* BEGIN The data *

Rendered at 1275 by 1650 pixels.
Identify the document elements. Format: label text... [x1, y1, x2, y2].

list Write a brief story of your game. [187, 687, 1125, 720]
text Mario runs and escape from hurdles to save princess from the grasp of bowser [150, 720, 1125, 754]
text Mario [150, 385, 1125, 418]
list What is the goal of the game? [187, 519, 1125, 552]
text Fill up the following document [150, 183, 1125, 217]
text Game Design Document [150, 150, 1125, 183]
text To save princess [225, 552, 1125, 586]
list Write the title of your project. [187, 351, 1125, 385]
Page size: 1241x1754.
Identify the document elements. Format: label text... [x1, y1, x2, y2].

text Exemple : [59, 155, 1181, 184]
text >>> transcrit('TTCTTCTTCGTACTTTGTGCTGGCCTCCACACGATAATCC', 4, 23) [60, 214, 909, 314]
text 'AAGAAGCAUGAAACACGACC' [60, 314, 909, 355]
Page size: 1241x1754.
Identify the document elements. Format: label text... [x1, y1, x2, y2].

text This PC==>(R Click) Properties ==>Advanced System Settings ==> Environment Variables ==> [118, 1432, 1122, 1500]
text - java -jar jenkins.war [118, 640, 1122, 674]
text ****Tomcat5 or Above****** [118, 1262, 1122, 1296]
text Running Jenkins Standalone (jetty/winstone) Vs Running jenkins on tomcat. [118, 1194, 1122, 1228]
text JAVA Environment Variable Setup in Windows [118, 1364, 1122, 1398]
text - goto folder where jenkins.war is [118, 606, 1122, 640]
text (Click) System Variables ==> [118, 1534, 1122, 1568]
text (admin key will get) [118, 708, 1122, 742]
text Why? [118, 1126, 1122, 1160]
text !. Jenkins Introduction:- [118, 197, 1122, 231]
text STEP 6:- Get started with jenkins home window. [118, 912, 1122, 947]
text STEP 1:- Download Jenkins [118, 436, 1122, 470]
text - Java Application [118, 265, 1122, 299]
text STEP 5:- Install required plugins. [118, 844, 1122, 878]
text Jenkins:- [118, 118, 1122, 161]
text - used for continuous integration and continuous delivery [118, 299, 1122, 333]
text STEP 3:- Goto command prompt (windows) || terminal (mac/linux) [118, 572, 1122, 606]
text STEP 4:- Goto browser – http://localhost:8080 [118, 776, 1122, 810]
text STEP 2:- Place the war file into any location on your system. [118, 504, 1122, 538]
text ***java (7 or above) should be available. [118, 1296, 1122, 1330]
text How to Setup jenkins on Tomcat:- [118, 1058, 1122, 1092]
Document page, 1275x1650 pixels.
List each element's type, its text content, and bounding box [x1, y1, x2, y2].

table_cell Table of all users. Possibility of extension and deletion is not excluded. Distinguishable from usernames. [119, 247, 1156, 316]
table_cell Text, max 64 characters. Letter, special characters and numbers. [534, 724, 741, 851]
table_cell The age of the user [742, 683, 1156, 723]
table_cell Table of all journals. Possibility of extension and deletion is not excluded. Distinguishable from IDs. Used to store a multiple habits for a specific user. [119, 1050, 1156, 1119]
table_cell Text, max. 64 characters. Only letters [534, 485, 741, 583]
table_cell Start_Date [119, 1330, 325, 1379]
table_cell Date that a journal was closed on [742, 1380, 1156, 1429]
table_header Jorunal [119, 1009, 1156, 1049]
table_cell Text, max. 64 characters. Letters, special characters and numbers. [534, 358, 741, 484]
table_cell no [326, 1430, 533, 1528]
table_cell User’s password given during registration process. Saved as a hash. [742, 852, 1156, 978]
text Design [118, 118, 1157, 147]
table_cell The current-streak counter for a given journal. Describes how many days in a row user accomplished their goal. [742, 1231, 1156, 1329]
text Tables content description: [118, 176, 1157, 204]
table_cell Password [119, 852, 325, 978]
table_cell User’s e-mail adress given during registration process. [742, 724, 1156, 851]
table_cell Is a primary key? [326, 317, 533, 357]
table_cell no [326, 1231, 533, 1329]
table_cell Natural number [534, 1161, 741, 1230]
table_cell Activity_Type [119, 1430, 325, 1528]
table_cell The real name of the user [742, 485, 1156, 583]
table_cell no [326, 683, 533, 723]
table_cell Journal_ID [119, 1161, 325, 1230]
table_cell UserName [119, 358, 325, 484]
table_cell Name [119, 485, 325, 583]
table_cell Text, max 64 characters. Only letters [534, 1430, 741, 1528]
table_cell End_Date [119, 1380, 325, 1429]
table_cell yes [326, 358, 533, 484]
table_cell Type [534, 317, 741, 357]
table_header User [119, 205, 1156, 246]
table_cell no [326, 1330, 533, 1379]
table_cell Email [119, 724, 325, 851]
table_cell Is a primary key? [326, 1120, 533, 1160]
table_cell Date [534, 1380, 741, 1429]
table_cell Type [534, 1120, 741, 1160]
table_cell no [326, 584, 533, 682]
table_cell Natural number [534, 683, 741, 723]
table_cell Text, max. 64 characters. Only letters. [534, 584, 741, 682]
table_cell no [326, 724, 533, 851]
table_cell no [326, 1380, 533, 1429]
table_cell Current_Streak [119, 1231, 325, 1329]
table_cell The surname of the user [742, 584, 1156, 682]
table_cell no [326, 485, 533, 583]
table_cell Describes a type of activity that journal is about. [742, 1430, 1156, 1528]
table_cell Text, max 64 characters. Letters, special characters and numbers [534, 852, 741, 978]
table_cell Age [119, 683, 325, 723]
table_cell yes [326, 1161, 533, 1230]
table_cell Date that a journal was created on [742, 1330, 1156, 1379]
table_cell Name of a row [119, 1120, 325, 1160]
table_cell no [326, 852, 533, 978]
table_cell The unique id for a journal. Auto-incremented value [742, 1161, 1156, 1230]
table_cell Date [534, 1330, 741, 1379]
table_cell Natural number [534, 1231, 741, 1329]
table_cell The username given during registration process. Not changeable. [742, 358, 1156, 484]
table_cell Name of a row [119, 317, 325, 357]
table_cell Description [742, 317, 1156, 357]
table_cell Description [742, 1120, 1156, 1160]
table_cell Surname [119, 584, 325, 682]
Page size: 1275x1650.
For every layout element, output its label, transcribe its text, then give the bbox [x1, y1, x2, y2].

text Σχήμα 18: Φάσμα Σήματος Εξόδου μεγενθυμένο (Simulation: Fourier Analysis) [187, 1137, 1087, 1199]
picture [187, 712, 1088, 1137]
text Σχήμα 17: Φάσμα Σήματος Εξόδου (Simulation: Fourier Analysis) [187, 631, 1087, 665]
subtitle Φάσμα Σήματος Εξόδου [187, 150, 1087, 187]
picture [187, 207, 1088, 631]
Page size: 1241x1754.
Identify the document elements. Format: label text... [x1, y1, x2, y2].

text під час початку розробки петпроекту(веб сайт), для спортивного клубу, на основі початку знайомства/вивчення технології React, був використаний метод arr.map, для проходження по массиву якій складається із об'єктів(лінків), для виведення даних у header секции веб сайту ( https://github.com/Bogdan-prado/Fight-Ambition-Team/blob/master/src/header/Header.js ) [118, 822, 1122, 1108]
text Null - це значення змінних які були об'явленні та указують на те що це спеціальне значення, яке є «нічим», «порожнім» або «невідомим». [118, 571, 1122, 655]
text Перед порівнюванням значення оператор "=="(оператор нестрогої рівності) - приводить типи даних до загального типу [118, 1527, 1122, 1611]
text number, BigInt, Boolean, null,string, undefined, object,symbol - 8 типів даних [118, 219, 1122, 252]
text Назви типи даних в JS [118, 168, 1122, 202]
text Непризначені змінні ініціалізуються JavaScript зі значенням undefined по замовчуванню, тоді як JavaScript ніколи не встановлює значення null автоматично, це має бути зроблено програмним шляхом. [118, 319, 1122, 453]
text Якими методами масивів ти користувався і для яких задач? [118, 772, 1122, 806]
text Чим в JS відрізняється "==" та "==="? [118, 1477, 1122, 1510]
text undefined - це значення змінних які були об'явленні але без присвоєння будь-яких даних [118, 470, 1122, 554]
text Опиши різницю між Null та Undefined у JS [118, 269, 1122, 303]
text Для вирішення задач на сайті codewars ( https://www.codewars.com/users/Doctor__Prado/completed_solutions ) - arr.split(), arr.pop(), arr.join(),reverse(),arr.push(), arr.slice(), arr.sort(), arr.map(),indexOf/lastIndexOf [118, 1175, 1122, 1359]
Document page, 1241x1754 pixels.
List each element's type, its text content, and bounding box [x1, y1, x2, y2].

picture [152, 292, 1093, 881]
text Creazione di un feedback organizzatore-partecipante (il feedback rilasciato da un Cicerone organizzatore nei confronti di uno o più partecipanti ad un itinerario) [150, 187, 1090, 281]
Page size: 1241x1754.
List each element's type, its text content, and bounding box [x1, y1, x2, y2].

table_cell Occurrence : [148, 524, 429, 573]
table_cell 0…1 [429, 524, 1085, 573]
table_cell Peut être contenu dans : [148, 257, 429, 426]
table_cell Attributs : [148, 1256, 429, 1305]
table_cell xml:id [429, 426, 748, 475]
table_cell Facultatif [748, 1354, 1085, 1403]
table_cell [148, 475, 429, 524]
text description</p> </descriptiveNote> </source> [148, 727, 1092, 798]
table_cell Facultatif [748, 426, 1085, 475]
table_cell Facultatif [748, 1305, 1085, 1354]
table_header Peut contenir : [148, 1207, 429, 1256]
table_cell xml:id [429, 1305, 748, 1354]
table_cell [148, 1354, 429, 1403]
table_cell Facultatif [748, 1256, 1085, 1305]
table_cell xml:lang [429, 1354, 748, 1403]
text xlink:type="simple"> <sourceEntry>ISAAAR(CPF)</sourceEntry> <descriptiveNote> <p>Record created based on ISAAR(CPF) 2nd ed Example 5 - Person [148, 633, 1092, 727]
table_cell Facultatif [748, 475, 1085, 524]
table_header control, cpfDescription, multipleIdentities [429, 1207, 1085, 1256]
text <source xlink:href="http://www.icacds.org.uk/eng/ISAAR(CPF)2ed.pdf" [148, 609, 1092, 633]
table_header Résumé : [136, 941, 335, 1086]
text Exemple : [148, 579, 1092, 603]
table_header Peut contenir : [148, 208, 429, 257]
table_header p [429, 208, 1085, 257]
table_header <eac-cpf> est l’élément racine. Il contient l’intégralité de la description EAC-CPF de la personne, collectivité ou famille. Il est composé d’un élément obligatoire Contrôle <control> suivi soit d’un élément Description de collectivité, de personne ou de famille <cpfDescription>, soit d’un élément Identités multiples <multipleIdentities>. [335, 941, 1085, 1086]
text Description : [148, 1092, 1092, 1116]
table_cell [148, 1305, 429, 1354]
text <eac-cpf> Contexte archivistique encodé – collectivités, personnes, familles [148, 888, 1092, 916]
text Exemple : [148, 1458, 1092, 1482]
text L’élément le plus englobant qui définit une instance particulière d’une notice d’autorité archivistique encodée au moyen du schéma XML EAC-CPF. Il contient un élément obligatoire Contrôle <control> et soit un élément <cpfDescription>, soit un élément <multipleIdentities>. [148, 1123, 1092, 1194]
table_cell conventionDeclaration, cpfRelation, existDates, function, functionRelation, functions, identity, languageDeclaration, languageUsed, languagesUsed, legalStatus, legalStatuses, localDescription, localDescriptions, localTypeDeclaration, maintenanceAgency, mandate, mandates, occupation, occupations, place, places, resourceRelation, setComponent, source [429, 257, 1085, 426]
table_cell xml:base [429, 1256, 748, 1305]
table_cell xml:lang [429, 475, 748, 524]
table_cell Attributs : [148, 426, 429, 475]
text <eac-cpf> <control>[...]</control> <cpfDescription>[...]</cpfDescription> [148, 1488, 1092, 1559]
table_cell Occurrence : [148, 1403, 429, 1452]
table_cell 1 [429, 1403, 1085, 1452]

* END The data *

Return every line above that contains the string "xlink".

◆ **Answer for this exercise**
text xlink:type="simple"> <sourceEntry>ISAAAR(CPF)</sourceEntry> <descriptiveNote> <p>Record created based on ISAAR(CPF) 2nd ed Example 5 - Person [148, 633, 1092, 727]
text <source xlink:href="http://www.icacds.org.uk/eng/ISAAR(CPF)2ed.pdf" [148, 609, 1092, 633]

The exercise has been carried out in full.